Saturday, February 29, 2020

REVIEW: Hiroshima's Revival: Remembering How People Overcame Destruction and Despair (nonfiction manga) by Takeo Aoki, translated by Pauline Baldwin

Hiroshima's Revival is a nonfiction manga about the reconstruction of Hiroshima after the US dropped an atomic bomb on it. I bought my copy at a used bookstore.


This manga begins with a little about Hiroshima's history and then the dropping of the atomic bomb on August 6, 1945. Each chapter covers one aspect of Hiroshima's post-bombing reconstruction and revival.

The first few chapters were dedicated to more immediate reconstruction efforts: restoring electricity, water, and gas (Chapter 1), restarting a streetcar service (Chapter 2), and reopening banks (Chapter 3). The next few chapters dealt with activities that began soon after the bombing and covered more of their history up to the present: getting legal commerce going again in the midst of a thriving black market (Chapter 4), the history of the company now known as Mazda and its three-wheeled truck (Chapter 5), reopening schools (Chapter 6), and getting the municipal government up and running again and acquiring funding for Hiroshima's reconstruction (Chapter 7). The last few chapters felt a bit more removed from the bombing than the rest, but still tied into Hiroshima's overall revival: providing cinema, music, and books to citizens again (Chapter 8), evolving a new local food culture (Chapter 9), and the history of the Hiroshima Carp baseball team (Chapter 10).

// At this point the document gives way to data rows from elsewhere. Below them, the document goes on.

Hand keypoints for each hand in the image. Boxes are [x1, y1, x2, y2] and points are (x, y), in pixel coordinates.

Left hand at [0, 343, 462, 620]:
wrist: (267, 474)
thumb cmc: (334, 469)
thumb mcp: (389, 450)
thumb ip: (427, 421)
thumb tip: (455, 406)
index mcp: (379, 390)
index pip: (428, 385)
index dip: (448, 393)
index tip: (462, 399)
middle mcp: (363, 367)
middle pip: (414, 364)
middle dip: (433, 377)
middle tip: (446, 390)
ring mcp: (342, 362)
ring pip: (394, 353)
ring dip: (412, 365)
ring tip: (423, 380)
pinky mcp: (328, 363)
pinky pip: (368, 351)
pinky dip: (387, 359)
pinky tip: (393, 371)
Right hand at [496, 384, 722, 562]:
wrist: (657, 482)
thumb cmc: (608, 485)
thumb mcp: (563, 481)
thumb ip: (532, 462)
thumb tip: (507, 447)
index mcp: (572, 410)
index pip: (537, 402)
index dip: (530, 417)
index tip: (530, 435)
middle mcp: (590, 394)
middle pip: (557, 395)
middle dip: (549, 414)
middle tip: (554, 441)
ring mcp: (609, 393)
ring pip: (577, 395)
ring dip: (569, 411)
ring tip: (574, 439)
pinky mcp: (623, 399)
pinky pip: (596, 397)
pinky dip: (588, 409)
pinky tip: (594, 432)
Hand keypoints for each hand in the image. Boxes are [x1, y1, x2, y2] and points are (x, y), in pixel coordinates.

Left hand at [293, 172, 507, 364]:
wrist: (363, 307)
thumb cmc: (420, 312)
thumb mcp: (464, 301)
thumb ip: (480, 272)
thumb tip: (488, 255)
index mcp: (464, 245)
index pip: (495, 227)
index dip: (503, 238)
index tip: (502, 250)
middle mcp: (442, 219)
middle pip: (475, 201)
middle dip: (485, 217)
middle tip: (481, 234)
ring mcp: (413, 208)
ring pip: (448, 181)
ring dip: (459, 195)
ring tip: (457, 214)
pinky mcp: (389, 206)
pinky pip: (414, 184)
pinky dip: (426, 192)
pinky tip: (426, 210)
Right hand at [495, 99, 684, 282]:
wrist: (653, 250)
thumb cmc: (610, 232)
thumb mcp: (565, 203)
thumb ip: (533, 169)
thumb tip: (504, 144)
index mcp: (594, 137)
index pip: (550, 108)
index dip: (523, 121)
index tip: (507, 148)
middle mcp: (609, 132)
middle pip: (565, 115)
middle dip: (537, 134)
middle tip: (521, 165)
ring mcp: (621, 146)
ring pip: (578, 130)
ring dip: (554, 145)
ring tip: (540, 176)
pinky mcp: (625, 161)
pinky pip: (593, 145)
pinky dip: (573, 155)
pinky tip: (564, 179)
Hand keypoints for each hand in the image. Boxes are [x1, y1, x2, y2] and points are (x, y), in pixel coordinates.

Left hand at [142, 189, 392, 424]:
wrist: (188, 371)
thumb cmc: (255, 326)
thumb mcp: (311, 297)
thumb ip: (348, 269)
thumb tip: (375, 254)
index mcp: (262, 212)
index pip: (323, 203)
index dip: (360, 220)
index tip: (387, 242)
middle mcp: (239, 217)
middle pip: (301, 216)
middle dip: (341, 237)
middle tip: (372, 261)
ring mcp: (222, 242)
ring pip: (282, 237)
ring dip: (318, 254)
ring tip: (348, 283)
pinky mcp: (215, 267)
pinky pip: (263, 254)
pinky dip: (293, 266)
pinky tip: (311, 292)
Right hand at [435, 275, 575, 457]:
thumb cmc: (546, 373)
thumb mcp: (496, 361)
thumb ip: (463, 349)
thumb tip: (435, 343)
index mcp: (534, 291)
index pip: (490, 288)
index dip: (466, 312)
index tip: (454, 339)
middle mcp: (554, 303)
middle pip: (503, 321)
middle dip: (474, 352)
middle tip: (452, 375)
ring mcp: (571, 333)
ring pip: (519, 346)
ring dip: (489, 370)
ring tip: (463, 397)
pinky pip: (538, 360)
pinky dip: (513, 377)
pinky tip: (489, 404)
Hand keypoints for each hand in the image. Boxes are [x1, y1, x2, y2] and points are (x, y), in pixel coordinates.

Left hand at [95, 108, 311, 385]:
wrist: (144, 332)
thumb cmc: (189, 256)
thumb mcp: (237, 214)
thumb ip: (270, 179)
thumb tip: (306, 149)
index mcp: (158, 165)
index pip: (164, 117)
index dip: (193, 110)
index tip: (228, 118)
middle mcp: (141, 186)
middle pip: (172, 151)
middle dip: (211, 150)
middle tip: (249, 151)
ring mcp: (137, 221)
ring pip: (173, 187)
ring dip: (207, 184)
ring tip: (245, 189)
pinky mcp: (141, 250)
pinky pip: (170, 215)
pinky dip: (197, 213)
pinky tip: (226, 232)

I found this volume at a used bookstore and realized, as I was googling it, that it's apparently impossible to buy online - no listings at all for it on Amazon, Barnes & Noble, and AbeBooks, and the book itself didn't include an ISBN or any sort of English-language publisher I recognized. Although the translation generally seemed good, the font choices and text arrangement didn't look very professional, which added to my suspicion that I'd somehow bought a bootleg book. However, I think I've solved the mystery! This review mentions that the English language edition of this work can be purchased in the Hiroshima Peace Museum's shop. Which explains how a few libraries have managed to add it to their collections and makes me feel better about donating it to my own library.

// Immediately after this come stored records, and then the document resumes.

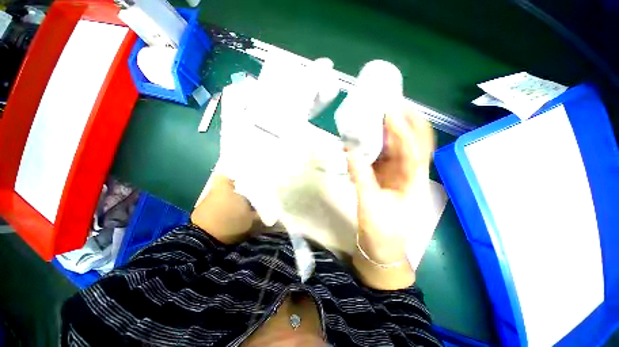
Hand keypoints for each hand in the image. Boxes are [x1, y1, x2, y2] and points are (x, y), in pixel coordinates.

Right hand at [348, 109, 435, 265]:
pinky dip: (376, 144)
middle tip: (391, 103)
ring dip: (389, 130)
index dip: (404, 130)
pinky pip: (383, 154)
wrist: (381, 244)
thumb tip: (351, 153)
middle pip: (412, 142)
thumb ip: (361, 179)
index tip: (391, 112)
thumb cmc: (381, 230)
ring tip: (379, 114)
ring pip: (397, 146)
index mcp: (413, 182)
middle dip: (405, 122)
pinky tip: (366, 136)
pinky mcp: (385, 174)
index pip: (414, 150)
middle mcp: (409, 173)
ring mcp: (397, 173)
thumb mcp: (370, 206)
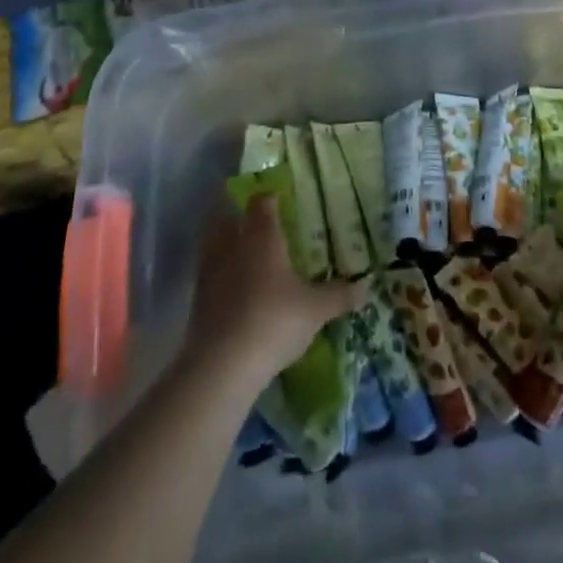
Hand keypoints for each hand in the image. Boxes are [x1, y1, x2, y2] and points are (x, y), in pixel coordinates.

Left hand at [182, 195, 363, 389]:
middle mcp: (232, 246)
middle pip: (226, 216)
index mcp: (262, 237)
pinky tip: (233, 287)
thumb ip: (339, 296)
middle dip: (237, 213)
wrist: (222, 365)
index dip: (269, 197)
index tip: (279, 198)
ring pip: (212, 243)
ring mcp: (210, 272)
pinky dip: (218, 272)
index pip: (261, 203)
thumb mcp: (316, 310)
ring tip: (242, 251)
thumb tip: (366, 286)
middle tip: (254, 219)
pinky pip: (207, 273)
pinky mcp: (197, 300)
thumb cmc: (274, 321)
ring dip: (223, 241)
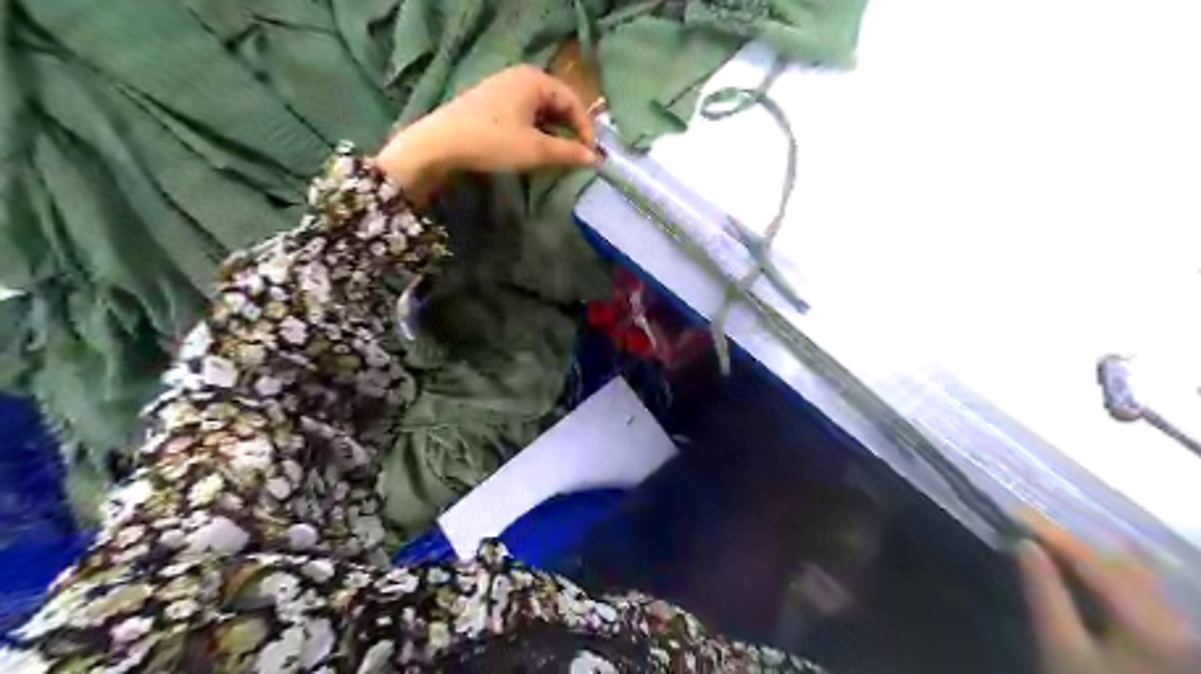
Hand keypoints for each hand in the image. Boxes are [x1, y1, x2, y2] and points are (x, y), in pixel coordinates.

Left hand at [374, 65, 593, 199]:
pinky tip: (534, 151)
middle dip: (570, 132)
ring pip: (540, 112)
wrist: (440, 144)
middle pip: (557, 104)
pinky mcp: (490, 103)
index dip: (585, 130)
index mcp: (535, 80)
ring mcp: (503, 88)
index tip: (590, 155)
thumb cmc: (492, 141)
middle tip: (576, 157)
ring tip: (558, 158)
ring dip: (553, 135)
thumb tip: (594, 158)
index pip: (573, 102)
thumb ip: (568, 153)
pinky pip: (524, 115)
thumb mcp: (535, 150)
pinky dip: (535, 133)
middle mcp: (521, 77)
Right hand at [1011, 512, 1199, 672]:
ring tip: (1053, 544)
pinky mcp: (1180, 644)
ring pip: (1139, 577)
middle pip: (1123, 565)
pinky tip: (1089, 572)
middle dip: (1074, 543)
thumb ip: (1044, 592)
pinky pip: (1147, 594)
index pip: (1095, 562)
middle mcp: (1180, 622)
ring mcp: (1185, 634)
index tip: (1015, 513)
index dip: (1053, 534)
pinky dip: (1113, 576)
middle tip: (1029, 528)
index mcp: (1153, 624)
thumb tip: (1025, 545)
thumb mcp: (1060, 649)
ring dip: (1094, 557)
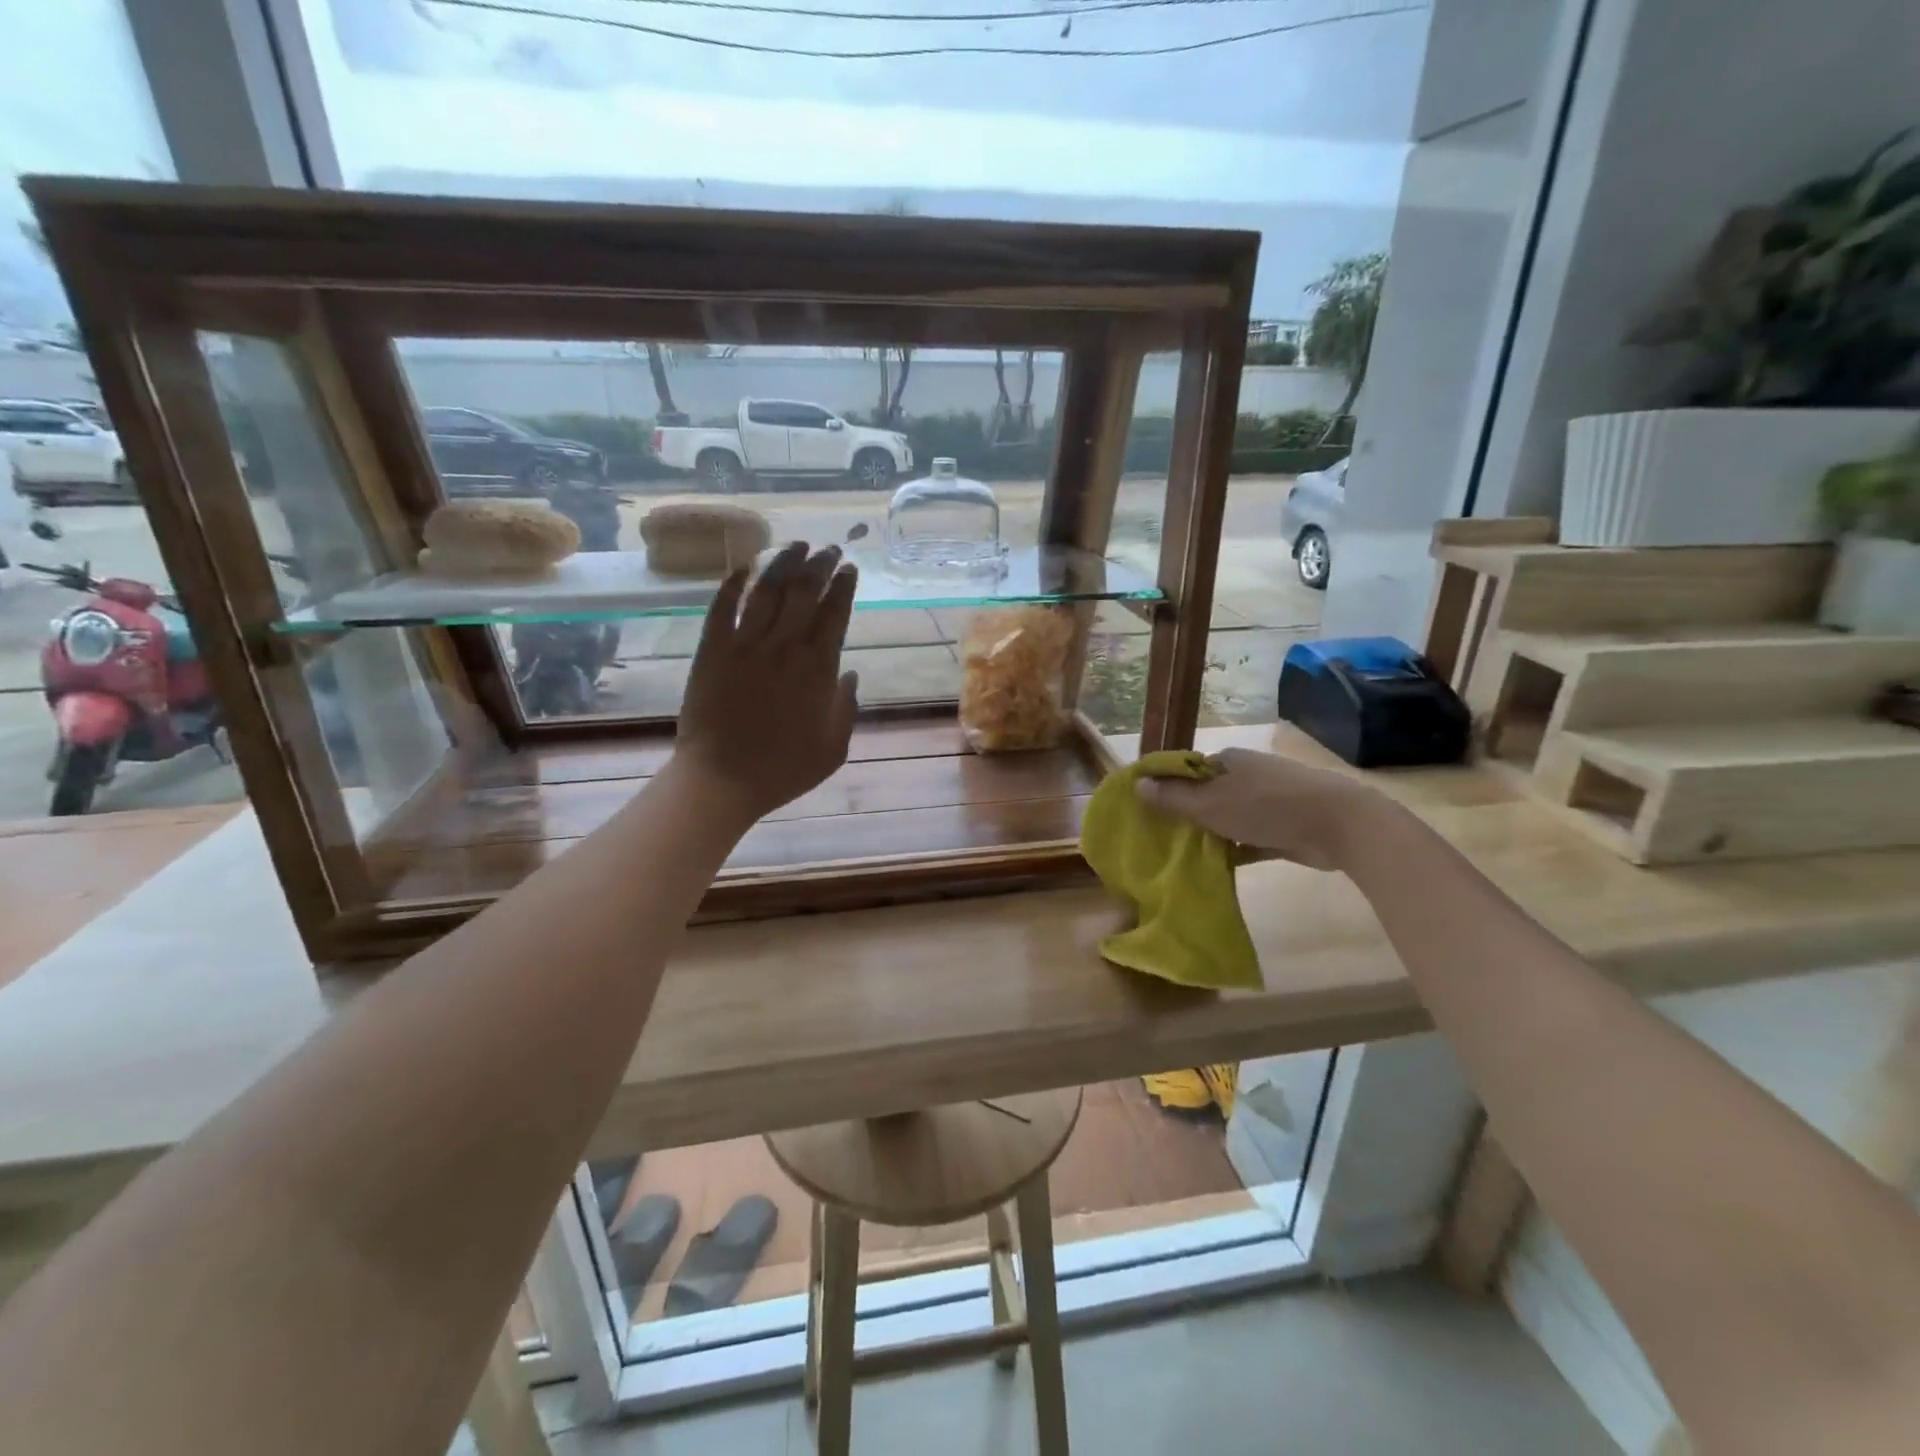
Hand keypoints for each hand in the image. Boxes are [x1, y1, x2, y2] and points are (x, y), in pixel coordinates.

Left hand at [676, 542, 858, 820]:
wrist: (722, 780)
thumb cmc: (784, 769)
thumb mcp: (834, 747)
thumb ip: (846, 707)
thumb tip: (851, 674)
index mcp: (818, 668)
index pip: (835, 613)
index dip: (844, 586)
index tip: (850, 568)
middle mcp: (784, 647)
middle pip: (804, 591)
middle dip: (820, 564)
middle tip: (830, 549)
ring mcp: (745, 645)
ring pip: (767, 590)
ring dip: (783, 563)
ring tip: (795, 545)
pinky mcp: (712, 651)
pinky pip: (722, 608)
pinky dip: (732, 584)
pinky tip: (742, 567)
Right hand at [1134, 746, 1390, 871]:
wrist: (1338, 824)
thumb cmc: (1266, 806)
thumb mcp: (1210, 803)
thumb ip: (1173, 798)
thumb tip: (1137, 784)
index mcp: (1227, 760)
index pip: (1187, 770)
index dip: (1166, 788)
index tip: (1146, 811)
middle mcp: (1246, 776)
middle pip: (1206, 795)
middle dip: (1187, 815)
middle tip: (1160, 839)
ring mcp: (1267, 802)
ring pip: (1228, 819)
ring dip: (1210, 835)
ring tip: (1181, 858)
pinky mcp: (1283, 828)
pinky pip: (1249, 840)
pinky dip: (1234, 851)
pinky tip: (1214, 868)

Okay, now on to the content. For the most part, I thought this was a good overview of the Hiroshima reconstruction efforts. I didn't know much about the work that went into it, and the most interesting chapters, for me, were the first three. It amazed me how much folks were able to accomplish only a couple days after the bomb dropped (and I couldn't help but worry about the effect the post-bombing radiation had on those people). I wish I could have learned more about Haruno Horimoto, the girl who volunteered to run the one functional streetcar. The streetcar chapter ended with the closing of the school that was perhaps the only home those girls still had.

The commerce chapter was the weakest and most confusing one in the volume, and seemed less focused on the people involved than the much more effective chapter on reopening the banks that came before it. The second weakest chapter was probably the baseball one, which felt out of place. More than in any other chapter, I could also feel the undercurrents of drama that the author was trying to simplify and smooth over (team management changing repeatedly, the incident with Joe Lutz and the umpire). And I don't know if the bit with the kid donating his allowance to the team actually happened, but it seemed like a particularly in-your-face bit of schmaltz in a volume that was already somewhat prone to playing up sentimental moments and details.

This isn't really something you can go into with the same expectations you'd have for fiction. The dialogue is a bit stilted, for example, and there were times I struggled to tell some of the people apart ("was that one guy with glasses the same guy who spoke up just a few pages ago? oh, yes he was!"). And I wish a bit more care had been put into its lettering - it looked like it was done by someone who hadn't had much experience with it. Dialogue was usually in a Times New Roman-like serif font, while narration was usually in an Arial-like sans-serif font, although occasionally narration used the serif font. And I came to really appreciate the tricks professional letterers use to indicate that text in one panel would be continuing in another, because they were absent in this volume, and it was occasionally jarring to discover that a sentence I had thought might be finished wasn't actually done yet.

Overall, though, I felt this was a really worthwhile and informative read, despite its issues.


A postscript with details on some of the overseas efforts to aid Hiroshima's recovery and reconstruction. There's also what appears to be a fairly lengthy bibliography, but all the entries are in Japanese.